Our overnight stop on Wednesday was at Surlingham, moored right next to a lovely pub for our meal and within sound – we think – of Norwich Cathedral bells, probably practising.
It was a long trek back from Surlingham along the Yare, and we made an excursion into the little River Chet towards Loddon. Along this narrow meandering river we were accompanied for some way by a Cuckoo, who quickly became known as Kevin. We were also preceded by Sally the Sandpiper, but I realised after – when things got silly – that Colin the Cow didn't make a lot of sense. Our destination of Loddon was an important one, for there was a particular hostelry that the others were keen to visit. This wasn't a pub, but Rosy Lee's tiny tea-room, with the most welcoming owner. She recognised the crew (but not me) from previous years, and supplies a fine breakfast or other delights. After leaving the Chet and crossing Breydon Water and out of Suffolk back into Norfolk, we travelled along the Bure again, and moored overnight at Stokesby.

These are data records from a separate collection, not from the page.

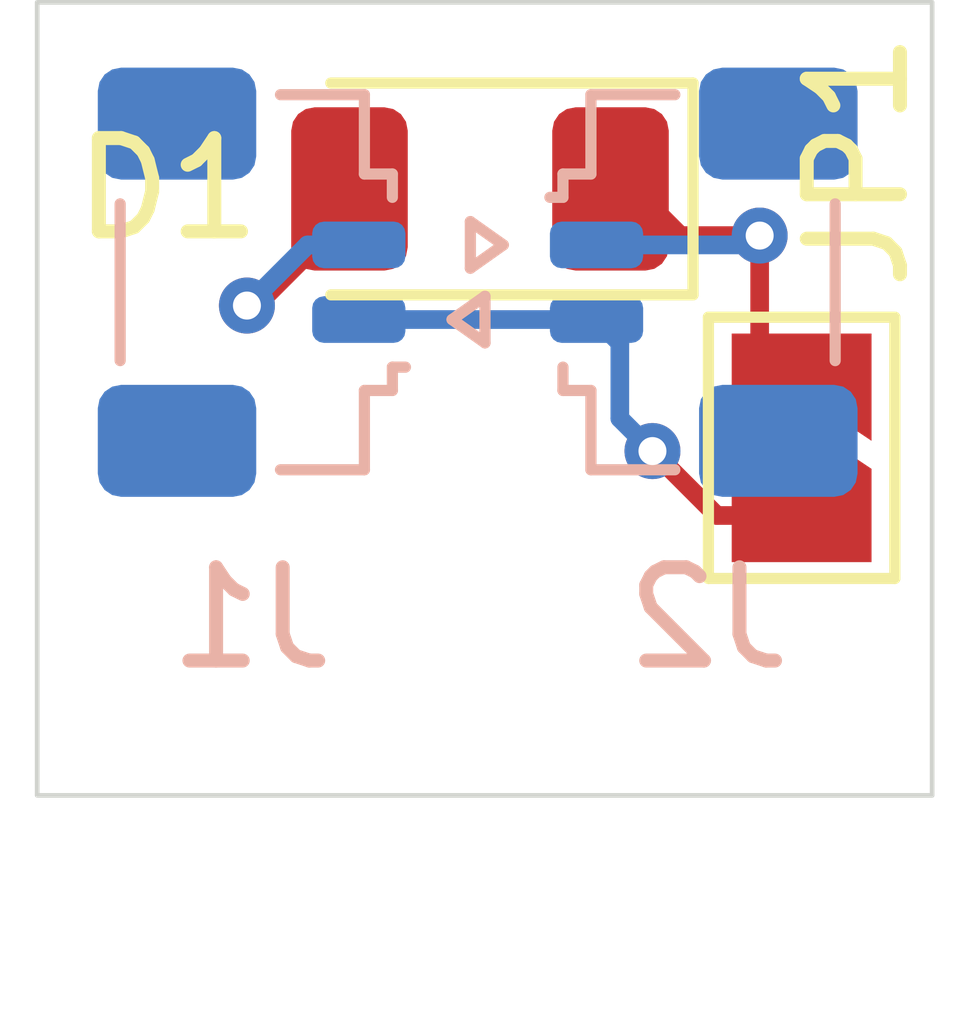
<source format=kicad_pcb>
(kicad_pcb
	(version 20240108)
	(generator "pcbnew")
	(generator_version "8.0")
	(general
		(thickness 1.6)
		(legacy_teardrops no)
	)
	(paper "A4")
	(layers
		(0 "F.Cu" signal)
		(31 "B.Cu" signal)
		(32 "B.Adhes" user "B.Adhesive")
		(33 "F.Adhes" user "F.Adhesive")
		(34 "B.Paste" user)
		(35 "F.Paste" user)
		(36 "B.SilkS" user "B.Silkscreen")
		(37 "F.SilkS" user "F.Silkscreen")
		(38 "B.Mask" user)
		(39 "F.Mask" user)
		(40 "Dwgs.User" user "User.Drawings")
		(41 "Cmts.User" user "User.Comments")
		(42 "Eco1.User" user "User.Eco1")
		(43 "Eco2.User" user "User.Eco2")
		(44 "Edge.Cuts" user)
		(45 "Margin" user)
		(46 "B.CrtYd" user "B.Courtyard")
		(47 "F.CrtYd" user "F.Courtyard")
		(48 "B.Fab" user)
		(49 "F.Fab" user)
		(50 "User.1" user)
		(51 "User.2" user)
		(52 "User.3" user)
		(53 "User.4" user)
		(54 "User.5" user)
		(55 "User.6" user)
		(56 "User.7" user)
		(57 "User.8" user)
		(58 "User.9" user)
	)
	(setup
		(pad_to_mask_clearance 0)
		(allow_soldermask_bridges_in_footprints no)
		(pcbplotparams
			(layerselection 0x00010fc_ffffffff)
			(plot_on_all_layers_selection 0x0000000_00000000)
			(disableapertmacros no)
			(usegerberextensions no)
			(usegerberattributes yes)
			(usegerberadvancedattributes yes)
			(creategerberjobfile yes)
			(dashed_line_dash_ratio 12.000000)
			(dashed_line_gap_ratio 3.000000)
			(svgprecision 4)
			(plotframeref no)
			(viasonmask no)
			(mode 1)
			(useauxorigin no)
			(hpglpennumber 1)
			(hpglpenspeed 20)
			(hpglpendiameter 15.000000)
			(pdf_front_fp_property_popups yes)
			(pdf_back_fp_property_popups yes)
			(dxfpolygonmode yes)
			(dxfimperialunits yes)
			(dxfusepcbnewfont yes)
			(psnegative no)
			(psa4output no)
			(plotreference yes)
			(plotvalue yes)
			(plotfptext yes)
			(plotinvisibletext no)
			(sketchpadsonfab no)
			(subtractmaskfromsilk no)
			(outputformat 1)
			(mirror no)
			(drillshape 1)
			(scaleselection 1)
			(outputdirectory "")
		)
	)
	(net 0 "")
	(net 1 "Net-(D1-A)")
	(net 2 "Net-(D1-K)")
	(net 3 "unconnected-(J1-MountPin-PadMP)")
	(net 4 "unconnected-(J1-MountPin-PadMP)_1")
	(net 5 "unconnected-(J2-MountPin-PadMP)")
	(net 6 "unconnected-(J2-MountPin-PadMP)_1")
	(net 7 "Net-(J1-Pin_1)")
	(footprint "LED_SMD:LED_1206_3216Metric" (layer "F.Cu") (at 139.75 100.5 180))
	(footprint "Jumper:SolderJumper-2_P1.3mm_Open_TrianglePad1.0x1.5mm" (layer "F.Cu") (at 143.2 103.275 90))
	(footprint "MountingHole:MountingHole_2mm" (layer "F.Cu") (at 139.75 105.5))
	(footprint "Connector_JST:JST_SUR_SM02B-SURS-TF_1x02-1MP_P0.80mm_Horizontal" (layer "B.Cu") (at 142.15 101.5 -90))
	(footprint "Connector_JST:JST_SUR_SM02B-SURS-TF_1x02-1MP_P0.80mm_Horizontal" (layer "B.Cu") (at 137.3 101.5 90))
	(gr_rect
		(start 135 98.5)
		(end 144.6 107)
		(stroke
			(width 0.05)
			(type default)
		)
		(fill none)
		(layer "Edge.Cuts")
		(uuid "5712a207-fcb0-4f55-bdcf-b40dced89a23")
	)
	(segment
		(start 137.35 101.75)
		(end 138.6 100.5)
		(width 0.2)
		(layer "F.Cu")
		(net 1)
		(uuid "7a85613c-ce03-4ffd-9f00-1bb91817a5dc")
	)
	(segment
		(start 137.25 101.75)
		(end 137.35 101.75)
		(width 0.2)
		(layer "F.Cu")
		(net 1)
		(uuid "ef5370fc-a66f-44e5-a8d3-9864e772adad")
	)
	(via
		(at 137.25 101.75)
		(size 0.6)
		(drill 0.3)
		(layers "F.Cu" "B.Cu")
		(net 1)
		(uuid "72307e57-2acf-41b6-8bd2-89896abd31f5")
	)
	(segment
		(start 137.9 101.1)
		(end 137.25 101.75)
		(width 0.2)
		(layer "B.Cu")
		(net 1)
		(uuid "3c4f3a1c-8ef0-4688-9463-1e5fb6405122")
	)
	(segment
		(start 138.45 101.1)
		(end 137.9 101.1)
		(width 0.2)
		(layer "B.Cu")
		(net 1)
		(uuid "ff0a0d59-c137-468b-9d24-9bcbb9df9aeb")
	)
	(segment
		(start 142.75 101)
		(end 141.9 101)
		(width 0.2)
		(layer "F.Cu")
		(net 2)
		(uuid "3ebc429b-1c95-4aac-9ca8-f2484bdfb163")
	)
	(segment
		(start 142.75 102.1)
		(end 143.2 102.55)
		(width 0.2)
		(layer "F.Cu")
		(net 2)
		(uuid "602274d0-1d69-484f-86f2-8fd469d4a903")
	)
	(segment
		(start 141.9 101)
		(end 141.4 100.5)
		(width 0.2)
		(layer "F.Cu")
		(net 2)
		(uuid "af697755-c007-4049-b612-072dd55511a4")
	)
	(segment
		(start 142.75 101)
		(end 142.75 102.1)
		(width 0.2)
		(layer "F.Cu")
		(net 2)
		(uuid "f0220897-3bf6-4e4d-bb84-24382a406ca9")
	)
	(via
		(at 142.75 101)
		(size 0.6)
		(drill 0.3)
		(layers "F.Cu" "B.Cu")
		(net 2)
		(uuid "8abe91cc-70d7-4201-8a78-f8823774e9ee")
	)
	(segment
		(start 141 101.1)
		(end 142.65 101.1)
		(width 0.2)
		(layer "B.Cu")
		(net 2)
		(uuid "44b0fb5d-2f85-4eaa-894a-9bf7d97a57d1")
	)
	(segment
		(start 142.65 101.1)
		(end 142.75 101)
		(width 0.2)
		(layer "B.Cu")
		(net 2)
		(uuid "8dfd2658-39c5-4207-affe-ce8c51e3eea9")
	)
	(segment
		(start 141.6 103.309453)
		(end 142.290547 104)
		(width 0.2)
		(layer "F.Cu")
		(net 7)
		(uuid "5f66eb63-4a0d-4c72-8531-9e1c8cfb15df")
	)
	(segment
		(start 142.290547 104)
		(end 143.2 104)
		(width 0.2)
		(layer "F.Cu")
		(net 7)
		(uuid "e647b4eb-35d3-4190-9740-1e923a0c22ee")
	)
	(via
		(at 141.6 103.309453)
		(size 0.6)
		(drill 0.3)
		(layers "F.Cu" "B.Cu")
		(net 7)
		(uuid "80693168-8684-4e66-9752-2dcdc1b08807")
	)
	(segment
		(start 141.6 103.309453)
		(end 141.25 102.959453)
		(width 0.2)
		(layer "B.Cu")
		(net 7)
		(uuid "27c214af-4dd5-4054-982a-782655b0d226")
	)
	(segment
		(start 138.45 101.9)
		(end 141 101.9)
		(width 0.2)
		(layer "B.Cu")
		(net 7)
		(uuid "4f2a2a20-e771-4f6d-b2bc-3b79d9a9709a")
	)
	(segment
		(start 141.25 102.15)
		(end 141 101.9)
		(width 0.2)
		(layer "B.Cu")
		(net 7)
		(uuid "55c8a09c-e8c9-47c9-ad76-1e2c72f0a892")
	)
	(segment
		(start 141.25 102.959453)
		(end 141.25 102.15)
		(width 0.2)
		(layer "B.Cu")
		(net 7)
		(uuid "91d7c41f-0f01-4800-af6d-03321419b541")
	)
)

</source>
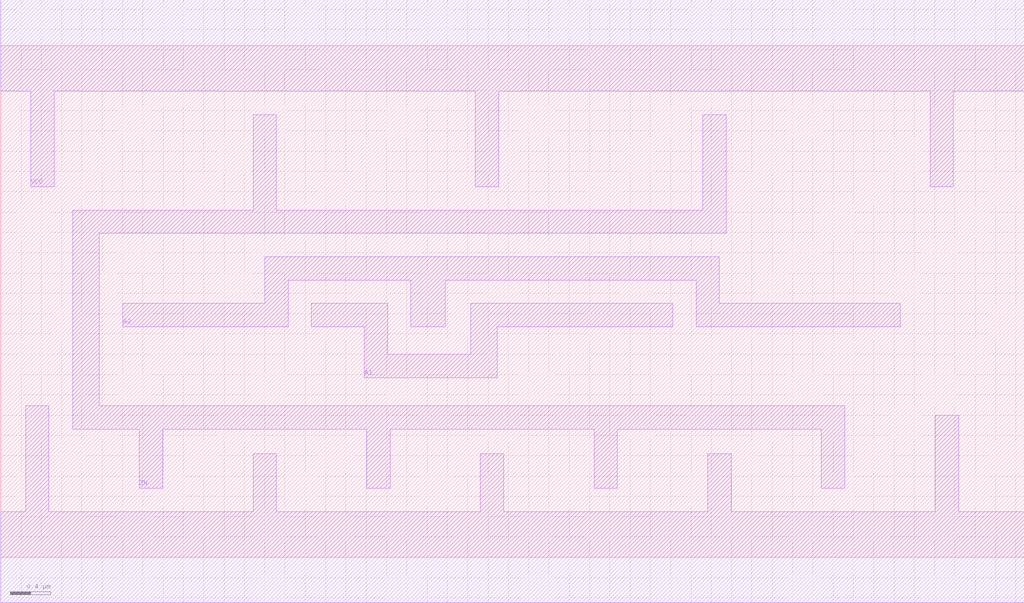
<source format=lef>
# Copyright 2022 GlobalFoundries PDK Authors
#
# Licensed under the Apache License, Version 2.0 (the "License");
# you may not use this file except in compliance with the License.
# You may obtain a copy of the License at
#
#      http://www.apache.org/licenses/LICENSE-2.0
#
# Unless required by applicable law or agreed to in writing, software
# distributed under the License is distributed on an "AS IS" BASIS,
# WITHOUT WARRANTIES OR CONDITIONS OF ANY KIND, either express or implied.
# See the License for the specific language governing permissions and
# limitations under the License.

MACRO gf180mcu_fd_sc_mcu9t5v0__nor2_4
  CLASS core ;
  FOREIGN gf180mcu_fd_sc_mcu9t5v0__nor2_4 0.0 0.0 ;
  ORIGIN 0 0 ;
  SYMMETRY X Y ;
  SITE GF018hv5v_green_sc9 ;
  SIZE 10.08 BY 5.04 ;
  PIN A1
    DIRECTION INPUT ;
    ANTENNAGATEAREA 5.868 ;
    PORT
      LAYER METAL1 ;
        POLYGON 3.06 2.27 3.58 2.27 3.58 1.77 4.89 1.77 4.89 2.27 6.62 2.27 6.62 2.5 4.63 2.5 4.63 2 3.81 2 3.81 2.5 3.06 2.5  ;
    END
  END A1
  PIN A2
    DIRECTION INPUT ;
    ANTENNAGATEAREA 5.868 ;
    PORT
      LAYER METAL1 ;
        POLYGON 1.2 2.27 2.83 2.27 2.83 2.73 4.04 2.73 4.04 2.27 4.38 2.27 4.38 2.73 6.85 2.73 6.85 2.27 8.86 2.27 8.86 2.5 7.08 2.5 7.08 2.96 2.6 2.96 2.6 2.5 1.2 2.5  ;
    END
  END A2
  PIN ZN
    DIRECTION OUTPUT ;
    ANTENNADIFFAREA 4.0913 ;
    PORT
      LAYER METAL1 ;
        POLYGON 0.71 1.26 1.365 1.26 1.365 0.68 1.595 0.68 1.595 1.26 3.605 1.26 3.605 0.68 3.835 0.68 3.835 1.26 5.845 1.26 5.845 0.68 6.075 0.68 6.075 1.26 8.085 1.26 8.085 0.68 8.315 0.68 8.315 1.49 0.97 1.49 0.97 3.19 7.145 3.19 7.145 4.36 6.915 4.36 6.915 3.42 2.715 3.42 2.715 4.36 2.485 4.36 2.485 3.42 0.71 3.42  ;
    END
  END ZN
  PIN VDD
    DIRECTION INOUT ;
    USE power ;
    SHAPE ABUTMENT ;
    PORT
      LAYER METAL1 ;
        POLYGON 0 4.59 0.295 4.59 0.295 3.65 0.525 3.65 0.525 4.59 4.675 4.59 4.675 3.65 4.905 3.65 4.905 4.59 9.155 4.59 9.155 3.65 9.385 3.65 9.385 4.59 10.08 4.59 10.08 5.49 0 5.49  ;
    END
  END VDD
  PIN VSS
    DIRECTION INOUT ;
    USE ground ;
    SHAPE ABUTMENT ;
    PORT
      LAYER METAL1 ;
        POLYGON 0 -0.45 10.08 -0.45 10.08 0.45 9.435 0.45 9.435 1.4 9.205 1.4 9.205 0.45 7.195 0.45 7.195 1.02 6.965 1.02 6.965 0.45 4.955 0.45 4.955 1.02 4.725 1.02 4.725 0.45 2.715 0.45 2.715 1.02 2.485 1.02 2.485 0.45 0.475 0.45 0.475 1.49 0.245 1.49 0.245 0.45 0 0.45  ;
    END
  END VSS
END gf180mcu_fd_sc_mcu9t5v0__nor2_4

</source>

The following day we were passing places that I recognised from the outward journey, including St. Benet's Abbey where we moored for lunch and visited the ruins. Then on to Ranworth, where Trevor and I visited the nature reserve. They seemed surprised that we'd only seen one otter because apparently otters play around the visitor centre. The heat of the day meant that at least Trevor and I had to have two ice creams.
Ranworth was a nice overnight mooring – convenient for ice-creams, an evening pub meal and public conveniences. It was also an easy departure for an early getaway. At 7.30 we pulled away, as we needed to get the boat back to Potter Heigham by 9.30. We did that on another beautiful sunny and warm day – indeed temperatures in East Anglia got up to 25°C that day. After returning the boat - Caribbean Light 2 - to its owners we went by car, kindly provided by crewman Steve, from Potter Heigham to Acle Station, thence to get the Wherry Line train to to Norwich and from there the Greater Anglia service to Stratford.
Thanks to Trevor for organising this trip. It takes a lot of organising to hire two boats for different lengths of time, to plan a route which enabled us to see so much of the Broads and with moorings every night with such good provisions. It also takes a lot of patience to deal with the numbers of people involved - nine in all, with three leaving earlier than the others, and from two different groups. There were also those of us that were inexperienced with the Broads and the cruisers, and the instructions from Trevor - and others - was invaluable. Thanks too to the rest of the 18+ Group who invited EFOG members to join them on their annual Norfolk Broads holiday.